──────── Cuplikan Teks
MAHASISWA.
Agen perubahan? Generasi penerus bangsa? Manusia super? Banyak sekali istilah
yang digunakan untuk menggambarkan betapa hebatnya mereka yang bernama
mahasiswa. Namun kenyataannya, di jaman sekarang ini, istilah itu perlahan
semakin jauh dari esensi mahasiswa itu sendiri.
"Pemuda dalam hal ini mahasiswa, adalah sosok yang
paling dinamis dan tidak dapat dipisahkan dari perjuangan bangsa. Pemuda selalu
hadir untuk memberikan sumbangan yang bermakna bagi bangsa Indonesia. Ia selalu
tampil untuk menyuarakan dan memperjuangkan nilai-nilai kebenaran dan menentang
segala bentuk ketidakadilan pada zamannya”. Petikan kalimat ini adalah bisa
dikatakan sebagai dasar mahasiswa untuk menyadari betul bahwa, secara historis,
mahasiswa selalu mempunyai peran besar dalam penentuan sekaligus perbaikan arah
bangsa ini.
Merosotnya
pendidikan baik secara akademik maupun secara moral, sebagian besar juga
terjadi di kalangan mahasiswa atau perguruan tinggi. Jiwa seorang mahasiswa itu
seolah redup. Penyimpangan moral, KKN, pergaulan bebas, dll seolah mendominasi
dan mencoba mempengaruhi jiwa-jiwa muda ini. Adakah cara bagaimana mengatasi
kemerosotan moral atau karakter mahasiswa itu sendiri? Salah satunya yang perlu
dibenahi adalah dengan pendidikan karakter di dalam perguruan tinggi itu
sendiri.
Guna
memperbaiki moralitas dan karakter
mahasiswa beserta seluruh civitas akademika perguruan tinggi, maka sudah
semestinya pendidikan karakter diimplementasikan sekaligus menjadi ruh
perguruan tinggi. Umumnya, perguruan tinggi tersebut memiliki mutu dan kualitas
manajemen yang baik pula. Namun, masih banyak perguruan tinggi yang sebagian
staf pengajarnya tidak peduli dengan perilaku mahasiswanya. Ironisnya lagi,
mungkin diantara para pengajar atau dosen sendiri tidak saling mengenal dengan
baik, nyaris tidak ada kepedulian dan penghormatan.
────────────────
──────── Kutipan Data
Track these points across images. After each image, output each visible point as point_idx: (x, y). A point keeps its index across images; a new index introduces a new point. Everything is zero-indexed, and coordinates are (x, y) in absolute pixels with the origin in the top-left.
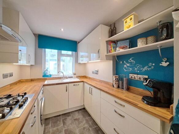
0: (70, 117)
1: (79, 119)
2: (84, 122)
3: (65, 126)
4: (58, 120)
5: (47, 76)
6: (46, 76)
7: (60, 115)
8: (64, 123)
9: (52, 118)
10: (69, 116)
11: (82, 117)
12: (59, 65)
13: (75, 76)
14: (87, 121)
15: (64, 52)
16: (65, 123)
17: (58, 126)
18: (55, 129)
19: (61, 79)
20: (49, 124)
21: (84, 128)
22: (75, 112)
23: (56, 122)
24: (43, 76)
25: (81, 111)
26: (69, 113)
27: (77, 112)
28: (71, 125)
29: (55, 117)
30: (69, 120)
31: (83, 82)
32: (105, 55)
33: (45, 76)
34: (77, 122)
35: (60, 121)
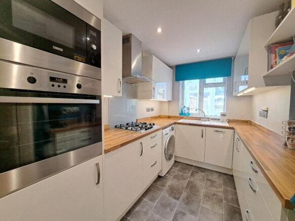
────────────────
──────── Kutipan Data
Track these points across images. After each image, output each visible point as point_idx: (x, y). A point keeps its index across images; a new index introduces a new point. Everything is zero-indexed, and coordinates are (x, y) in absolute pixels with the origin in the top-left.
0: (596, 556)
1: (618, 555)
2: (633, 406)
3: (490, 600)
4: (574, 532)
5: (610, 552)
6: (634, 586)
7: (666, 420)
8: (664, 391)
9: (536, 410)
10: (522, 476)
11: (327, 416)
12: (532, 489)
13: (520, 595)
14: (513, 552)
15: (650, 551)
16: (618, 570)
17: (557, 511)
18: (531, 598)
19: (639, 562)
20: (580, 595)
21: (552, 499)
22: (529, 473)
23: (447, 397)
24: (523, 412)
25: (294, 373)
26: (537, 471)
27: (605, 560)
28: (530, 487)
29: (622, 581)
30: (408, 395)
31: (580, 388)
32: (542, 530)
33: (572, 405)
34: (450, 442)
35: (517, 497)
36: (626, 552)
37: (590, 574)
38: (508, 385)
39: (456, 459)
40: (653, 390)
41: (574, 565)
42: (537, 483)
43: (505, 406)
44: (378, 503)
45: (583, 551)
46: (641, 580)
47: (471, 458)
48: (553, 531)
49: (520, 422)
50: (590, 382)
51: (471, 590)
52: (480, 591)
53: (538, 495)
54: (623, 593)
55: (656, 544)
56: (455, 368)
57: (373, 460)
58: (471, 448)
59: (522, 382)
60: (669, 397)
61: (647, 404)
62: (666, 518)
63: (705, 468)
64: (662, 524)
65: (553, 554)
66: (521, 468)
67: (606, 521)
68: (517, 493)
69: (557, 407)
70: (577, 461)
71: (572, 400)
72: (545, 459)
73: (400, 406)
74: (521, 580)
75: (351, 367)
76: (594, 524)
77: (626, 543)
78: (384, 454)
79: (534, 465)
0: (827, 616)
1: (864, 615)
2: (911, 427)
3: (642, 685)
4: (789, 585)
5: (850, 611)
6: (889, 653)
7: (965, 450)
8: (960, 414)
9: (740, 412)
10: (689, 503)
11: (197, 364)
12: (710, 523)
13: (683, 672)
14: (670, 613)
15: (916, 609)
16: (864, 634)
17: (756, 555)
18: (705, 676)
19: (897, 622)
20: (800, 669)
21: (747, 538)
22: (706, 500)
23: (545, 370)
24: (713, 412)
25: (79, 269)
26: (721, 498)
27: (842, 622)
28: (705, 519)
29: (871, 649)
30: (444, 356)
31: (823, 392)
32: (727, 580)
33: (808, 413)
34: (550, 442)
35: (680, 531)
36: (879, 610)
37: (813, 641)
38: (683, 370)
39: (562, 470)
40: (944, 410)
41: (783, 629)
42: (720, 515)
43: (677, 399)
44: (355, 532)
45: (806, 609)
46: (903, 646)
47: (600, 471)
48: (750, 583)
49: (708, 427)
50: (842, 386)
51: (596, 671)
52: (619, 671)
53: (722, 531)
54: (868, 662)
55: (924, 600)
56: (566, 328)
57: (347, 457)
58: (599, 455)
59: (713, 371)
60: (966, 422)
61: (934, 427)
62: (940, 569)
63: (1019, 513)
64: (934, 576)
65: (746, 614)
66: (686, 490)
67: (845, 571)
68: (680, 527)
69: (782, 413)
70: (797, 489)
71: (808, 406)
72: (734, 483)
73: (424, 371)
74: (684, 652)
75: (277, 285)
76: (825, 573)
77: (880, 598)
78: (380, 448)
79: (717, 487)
────────────────
- Pertanyaan Latihan -
(a) Terjemahkan kalimat "Jiwa seorang mahasiswa itu seolah redup." dari cuplikan teks tentang mahasiswa ke dalam bahasa Inggris.
(b) Menurut cuplikan teks tentang mahasiswa, apa salah satu hal yang perlu dibenahi untuk mengatasi kemerosotan moral atau karakter mahasiswa?
Data tersebut merupakan bahan tersendiri yang terpisah dari cuplikan teks.

- Jawaban Tiap Tugas -
(a) The spirit of a university student seems to have dimmed.

(b) Pendidikan karakter di dalam perguruan tinggi.